How to complete this task: Find the lines below in which the string "background" occurs. Copy each one.

Data for analysis section start

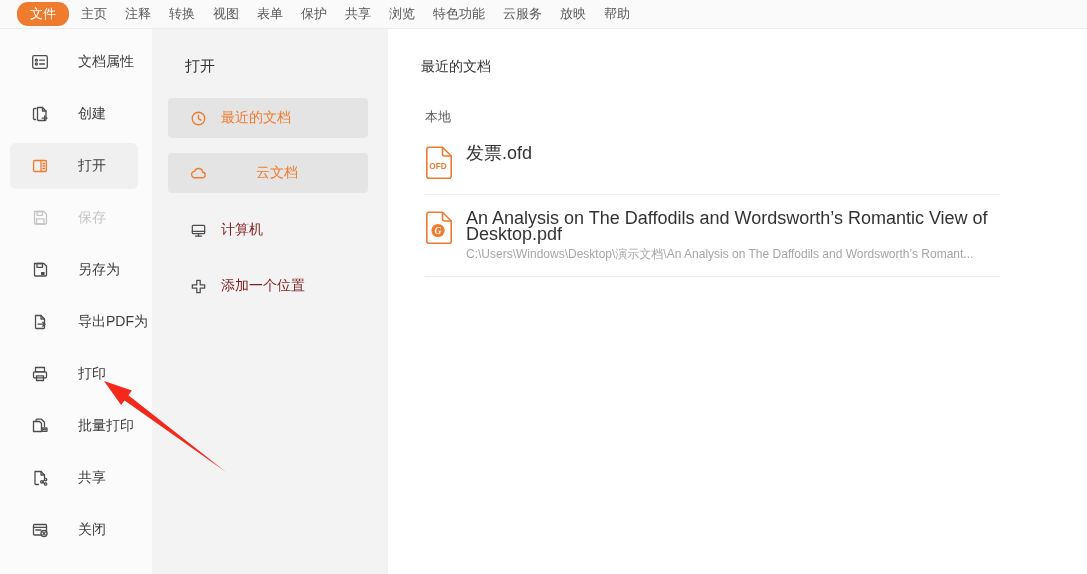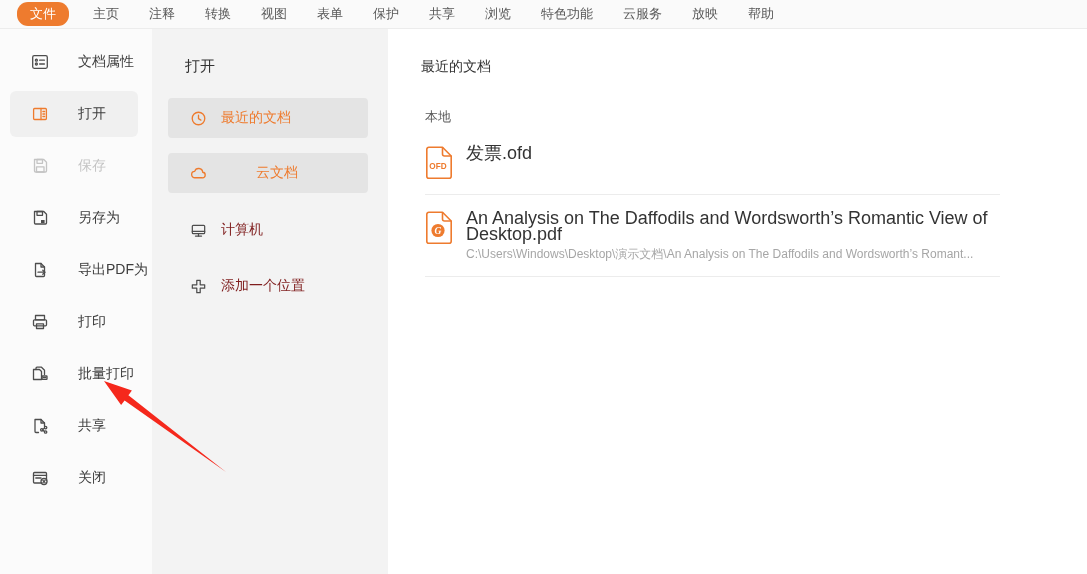--- a/index.html
+++ b/index.html
@@ -6,21 +6,21 @@
   html,body { margin:0; padding:0; }
   body {
     width:1087px; height:574px; position:relative; overflow:hidden;
     background:#ffffff; font-family:"Liberation Sans","DejaVu Sans",sans-serif;
     -webkit-font-smoothing:antialiased;
   }
   
   .menubar {
     position:absolute; left:0; top:0; width:1087px; height:29px;
     background:#fafafa; border-bottom:1px solid #ececec;
-    display:flex; align-items:center; padding-left:17px; gap:30px;
+    display:flex; align-items:center; padding-left:17px; gap:18px;
   }
   .tab { font-size:13px; color:#595959; white-space:nowrap; cursor:default; }
   .tab.pill {
     background:#EE7B2E; color:#ffffff; padding:3px 13px; border-radius:11px;
     margin-right:-6px;
   }
   
   .sidebar {
     position:absolute; left:0; top:29px; bottom:0; width:152px;
     background:#fbfbfb; padding-top:10px;
@@ -100,20 +100,32 @@
         <rect x="2.7" y="3.7" width="14.6" height="12.6" rx="1.5"></rect>
         <circle cx="6.4" cy="8.2" r="1"></circle>
           <circle cx="6.4" cy="12" r="1"></circle>
         <line x1="9.6" y1="8.2" x2="14.4" y2="8.2"></line>
           <line x1="9.6" y1="12" x2="14.4" y2="12"></line>
       </svg>
     </span>
     <span>文档属性</span>
   </div>
 
+  <div class="side-item">
+    <span class="icon">
+      <svg viewBox="0 0 20 20" fill="none" stroke="currentColor" stroke-width="1.3" stroke-linecap="round" stroke-linejoin="round">
+        <path d="M5.5 15.5h-1a1 1 0 0 1-1-1v-9a1 1 0 0 1 1-1h1.5"></path>
+        <path d="M7.5 3.5h5l3.5 3.5v8.5a1 1 0 0 1-1 1H8.5a1 1 0 0 1-1-1z"></path>
+        <path d="M12.5 3.5v3.5H16"></path>
+        <line x1="12.2" y1="14.2" x2="17" y2="14.2"></line>
+          <line x1="14.6" y1="11.8" x2="14.6" y2="16.6"></line>
+      </svg>
+    </span>
+    <span>创建</span>
+  </div>
 
   <div class="side-item selected">
     <span class="icon">
       <svg viewBox="0 0 20 20" fill="none" stroke="currentColor" stroke-width="1.3" stroke-linecap="round" stroke-linejoin="round">
         <rect x="3.6" y="4.5" width="12.8" height="11" rx="1"></rect>
         <line x1="11" y1="4.5" x2="11" y2="15.5"></line>
         <line x1="12.9" y1="7.5" x2="14.7" y2="7.5"></line>
         <line x1="12.9" y1="10" x2="14.7" y2="10"></line>
         <line x1="12.9" y1="12.5" x2="14.7" y2="12.5"></line>
       </svg>

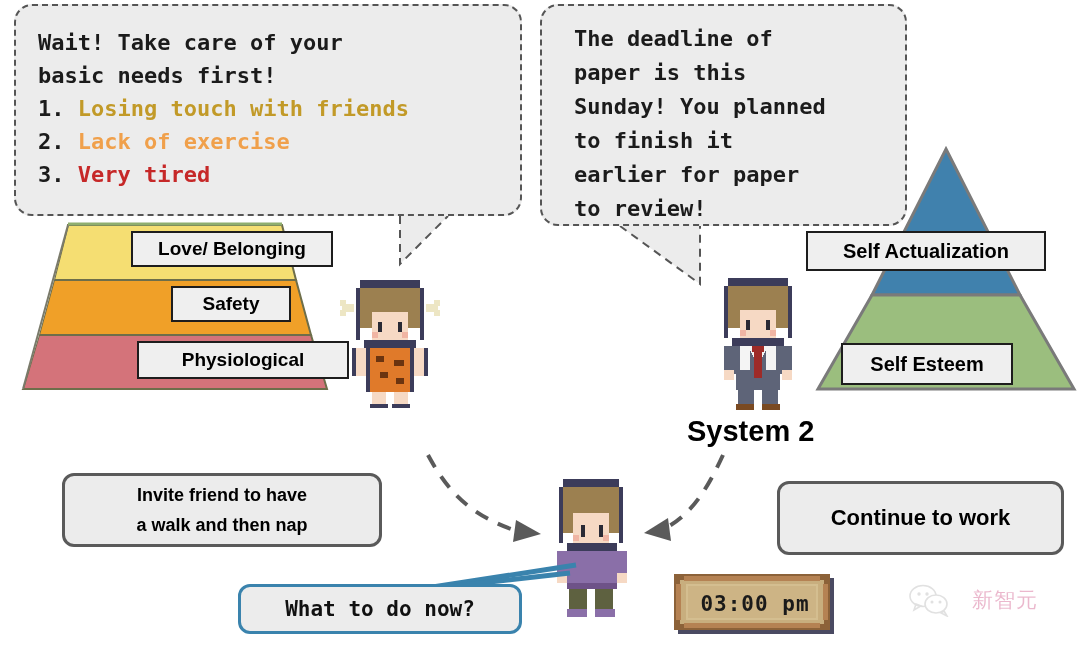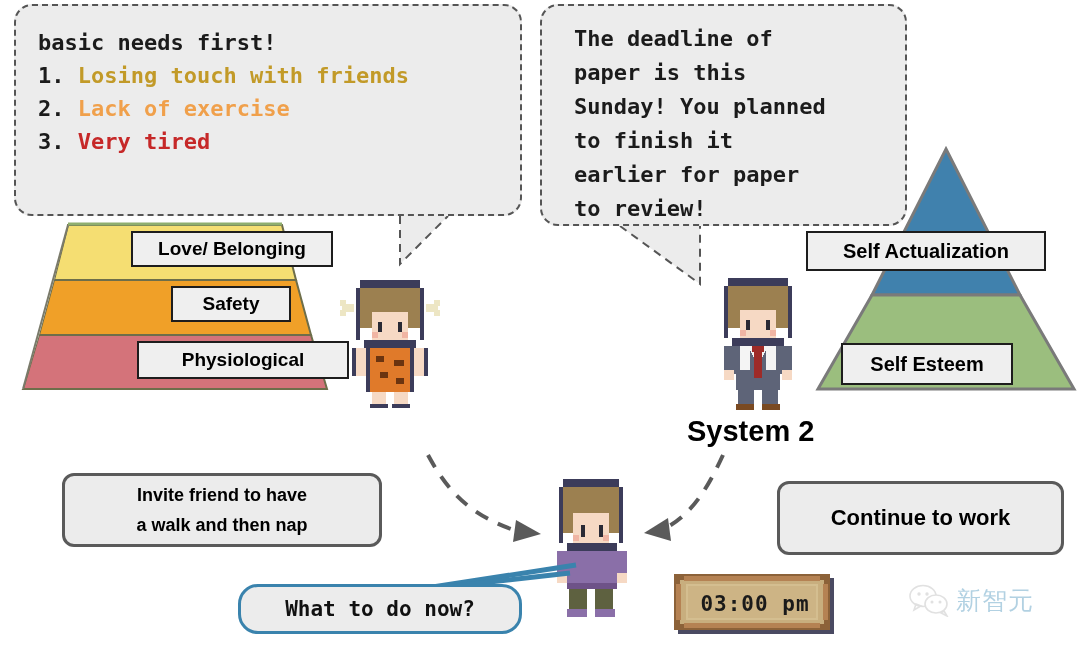--- a/index.html
+++ b/index.html
@@ -124,21 +124,21 @@
     left: 777px; top: 481px; width: 287px; height: 74px;
     font-size: 22px;
   }
 
   
   #callout-question {
     position: absolute;
     left: 238px; top: 584px; width: 284px; height: 50px;
     background: #ececec;
     border: 3px solid #3a83ad;
-    border-radius: 20px;
+    border-radius: 12px;
     box-sizing: border-box;
     font-family: "DejaVu Sans Mono", "Liberation Mono", monospace;
     font-weight: bold;
     font-size: 21px;
     color: #111111;
     display: flex;
     align-items: center;
     justify-content: center;
     white-space: nowrap;
   }
@@ -171,23 +171,23 @@
   #watermark {
     position: absolute;
     left: 908px; top: 578px;
     width: 160px; height: 44px;
     display: flex;
     align-items: center;
     opacity: 0.30;
   }
   #watermark-text {
     font-family: "DejaVu Sans", sans-serif;
-    font-size: 25px;
-    color: #0369a1;
-    margin-left: 4px;
+    font-size: 21px;
+    color: #be185d;
+    margin-left: 20px;
     letter-spacing: 1px;
   }
 </style>
 </head>
 <body>
 
 <div id="stage">
 
   <svg id="pyramid-left" class="pyr" viewBox="0 0 350 170">
 
@@ -348,20 +348,21 @@
       <polygon points="668,518 644,533 671,541" fill="#5a5a5a"></polygon>
     </g>
 
     <g>
       <path d="M 400 592 L 576 565" fill="none" stroke="#3A83AD" stroke-width="5"></path>
       <path d="M 400 592 L 570 573" fill="none" stroke="#3A83AD" stroke-width="5"></path>
     </g>
   </svg>
 
   <div class="bubble-dashed" id="bubble-sys1">
+    <div class="bline">Wait! Take care of your</div>
     <div class="bline">basic needs first!</div>
     <ul class="blist">
       <li>
         <span class="bnum">1.</span>
         <span style="color:#C29A28">Losing touch with friends</span>
       </li>
       <li>
         <span class="bnum">2.</span>
         <span style="color:#F0A04B">Lack of exercise</span>
       </li>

Data for analysis section end

Response for this exercise:
     background:#ffffff; font-family:"Liberation Sans","DejaVu Sans",sans-serif;
     background:#fafafa; border-bottom:1px solid #ececec;
     background:#EE7B2E; color:#ffffff; padding:3px 13px; border-radius:11px;
     background:#fbfbfb; padding-top:10px;
     background: #ececec;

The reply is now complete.